Step by Step of Installing Apache Kafka and Communicating with Spark

Hi Guys,

Till now, We have learned Yarn, hadoop, and mainly focused on Spark and practise several of Machine learning Algorithms either with Scikit-learn Packages in Python or with MLlib in PySpark. Today, let’s take a break from Spark and MLlib and learn something with Apache Kafka.

I. Background

Mainly, Apache Kafka is distributed, partitioned, replicated and real time commit log service. It provides the functionality of a messaging system, but with a unique design. Here’s the Linkedin Kafka paper

1. Here’s some very basic concepts you need to understand

  • A stream of messages of a particular type is defined as a topic. A Messagei s defined as a payload of bytes and a Topic is a category or feed name to which messages are published.
  • A Producer can be anyone who can publish messages to a Topic.
  • The published messages are then stored at a set of servers called Brokers or Kafka Cluster.
  • A Consumer can subscribe to one or more Topics and consume the published Messages by pulling data from the Brokers.

2. Usage of Zookepper in Kafka: As for coordination and facilitation of distributed system ZooKeeper is used, for the same reason Kafka is using it. ZooKeeper is used for managing, coordinating Kafka broker. Notice, in Hadoop ecosystem, Zookeeper is also used for cluster management for Hadoop. Thus, we have to say Zookeeper is mainly solving the problem of reliable distributed coordination.

II. Install the Apache Kafka on Ubnutu

Basically, the following procedure is based on this youtube lecture with my comment and confusion I met when I tries this by myself.

Env versions

Ubuntu 15.04

Apache Kafka-2.10.8.2.0

1. Download and un-zip the kafka tar file from here 

tar -zxvf  kafka_2.10-0.8.2.0.tgz
mv kafka_2.10-0.8.2.0 /usr/local/kafka

2. Start Zookeeper

Zookeeper is complicated when installing manually so that Kafka has it’s server stop and start shell integrated.

Start zookeeper server command:

bin/zookeeper-server-start.sh config/zookeeper.properties

1

Note: if you are stucking at the last statment “INFO binding to port 0.0.0.0/0.0.0.0:2181” don’t worry. This means the zookeeper server starts correctly and waiting for your next move.

3. Start Kafka Broker

We can open another terminal and start the broker.

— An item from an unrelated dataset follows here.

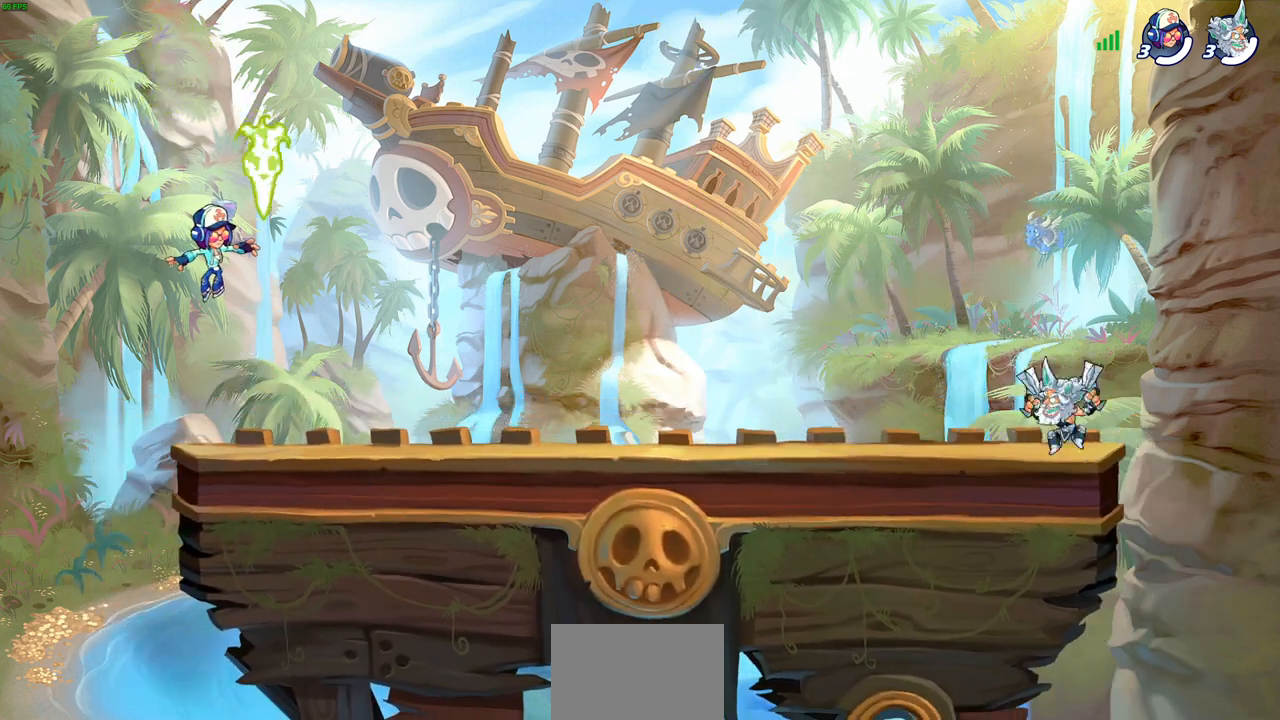
{"buttons": [], "left_stick": "down-left", "right_stick": "center", "events": [[50, "R2", "down"], [50, "left_stick", "up-left"], [67, "CROSS", "down"], [183, "R2", "up"], [200, "CROSS", "up"], [283, "left_stick", "down-left"]]}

bin/kafka-server-start.sh config/server.properties

2

If the terminal hangs at “INFO new leader is 0”, the Kafka broker/server is started correctly. And you will see the connection is at port 9092.

4. Topic Creation

Let’s create a topic named “test” in another terminal

bin/kafka-topics.sh –create –zookeeper localhost:2181 –replication-factor 1 –partitions 1 –topic test

7

5. List the topics

bin/kafka-topics.sh –list –zookeeper localhost:2181

8

Since we have created only one topic, it will show up “test”

6. Start the Producer

bin/kafka-console-producer.sh –broker-list localhost:9092 –topic test

9

Note: the localhost port is 9092 which is the port we created for Kafka broker.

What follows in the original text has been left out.